Well, it finally happened. Michigan weather heated up, and my AC sputtered and died a sad death. So I called a local contractor to come out and diagnose the system. Turns out the compressor was bad, and the system was old — so I knew I wanted to replace it. Having written about the HVAC industry for five years prior to jumping over to Plumbing & Mechanical, I knew a little about it — I was a contractor’s ideal customer! However, I had a heck of a time getting replacement quotes.

One company was having phone issues and it was hard to get through ¬— when I finally did, I was greeted with a terse, “Hello?” Which caught me off guard. 

“Is this X Heating & Cooling?” I asked.

“Yes,” the woman replied. Okay, then. I proceeded to explain I wanted a replacement quote and she took down my name and number. Nobody ever called me back — their loss.

Another company didn’t even come out to my house — just took down my address, square footage and contact information, then emailed a quote. Yikes! That immediately disqualified them in my book. 

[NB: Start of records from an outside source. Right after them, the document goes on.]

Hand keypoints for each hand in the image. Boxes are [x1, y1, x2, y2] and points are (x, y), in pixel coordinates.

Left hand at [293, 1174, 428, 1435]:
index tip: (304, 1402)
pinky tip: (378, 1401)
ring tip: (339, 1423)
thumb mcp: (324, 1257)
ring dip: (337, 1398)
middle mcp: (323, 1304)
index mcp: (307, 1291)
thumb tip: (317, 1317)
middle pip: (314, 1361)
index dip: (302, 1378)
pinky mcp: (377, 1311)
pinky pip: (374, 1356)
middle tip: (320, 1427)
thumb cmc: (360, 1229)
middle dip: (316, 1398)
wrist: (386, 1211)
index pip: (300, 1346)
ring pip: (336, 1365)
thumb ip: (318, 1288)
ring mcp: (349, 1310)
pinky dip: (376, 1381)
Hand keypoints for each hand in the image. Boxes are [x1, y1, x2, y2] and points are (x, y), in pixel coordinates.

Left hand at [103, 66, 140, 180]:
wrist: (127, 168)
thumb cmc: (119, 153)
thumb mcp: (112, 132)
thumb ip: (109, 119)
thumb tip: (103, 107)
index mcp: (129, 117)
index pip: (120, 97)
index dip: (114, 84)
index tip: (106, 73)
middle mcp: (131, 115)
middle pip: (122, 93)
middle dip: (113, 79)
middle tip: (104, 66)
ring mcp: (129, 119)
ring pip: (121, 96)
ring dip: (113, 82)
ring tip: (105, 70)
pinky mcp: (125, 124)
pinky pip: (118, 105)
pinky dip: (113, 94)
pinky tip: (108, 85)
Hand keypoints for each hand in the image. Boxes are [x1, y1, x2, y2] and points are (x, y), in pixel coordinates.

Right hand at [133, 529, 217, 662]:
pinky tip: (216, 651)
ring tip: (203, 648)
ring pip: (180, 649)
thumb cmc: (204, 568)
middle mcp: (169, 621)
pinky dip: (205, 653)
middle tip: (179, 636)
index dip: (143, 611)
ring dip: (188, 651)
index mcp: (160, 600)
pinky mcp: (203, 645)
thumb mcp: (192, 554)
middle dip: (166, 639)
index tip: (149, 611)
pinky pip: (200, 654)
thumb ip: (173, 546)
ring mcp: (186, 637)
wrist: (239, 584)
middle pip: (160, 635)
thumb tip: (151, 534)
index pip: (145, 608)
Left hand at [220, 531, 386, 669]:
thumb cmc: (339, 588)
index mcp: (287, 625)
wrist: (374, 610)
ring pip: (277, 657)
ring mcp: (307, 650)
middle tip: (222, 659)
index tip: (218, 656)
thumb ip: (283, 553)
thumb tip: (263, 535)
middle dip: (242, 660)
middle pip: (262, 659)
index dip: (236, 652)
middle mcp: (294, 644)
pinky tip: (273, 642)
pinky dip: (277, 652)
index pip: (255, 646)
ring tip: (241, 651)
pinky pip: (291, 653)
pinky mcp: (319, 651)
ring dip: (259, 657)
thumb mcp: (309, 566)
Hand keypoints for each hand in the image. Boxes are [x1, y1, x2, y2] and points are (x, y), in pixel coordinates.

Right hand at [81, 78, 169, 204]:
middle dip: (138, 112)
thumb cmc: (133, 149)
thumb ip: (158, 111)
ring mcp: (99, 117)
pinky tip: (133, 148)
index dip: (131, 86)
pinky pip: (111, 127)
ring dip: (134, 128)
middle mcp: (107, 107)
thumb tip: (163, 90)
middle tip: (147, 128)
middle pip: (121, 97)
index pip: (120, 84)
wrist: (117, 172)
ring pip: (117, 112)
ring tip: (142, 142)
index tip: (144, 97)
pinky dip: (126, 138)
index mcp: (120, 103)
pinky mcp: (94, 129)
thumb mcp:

Of the two companies who came to my house, one salesman talked down to me — like I couldn’t possibly understand everything he was explaining to me because I was a woman. I immediately didn’t like his mannerisms, not to mention his quote was the highest we received for a standard efficiency system. He didn’t even offer one for a higher efficiency system. No thanks, bye!

Thankfully, the last company we contacted was great. The initial CSR was friendly and understanding. She was able to schedule the visit the next day. The salesman spent extra time patiently going over all the options and answering all of my questions. He made the decision an easy choice! The installers were friendly and cleaned up after themselves. It was a great all-around service. 

So what can you learn from my experience? Take the time to review how every employee in your company interacts with your customers. Listen to the CSR calls — are they being professional and friendly? Do a ride-along with your techs and install crews — are they explaining things clearly and cleaning up after themselves? Go on sales calls with your comfort professionals — are they being polite and offering good, better and best options for customers? There is always room for improvement. Maybe it’s time to take a closer look at your customer service training and revamp it.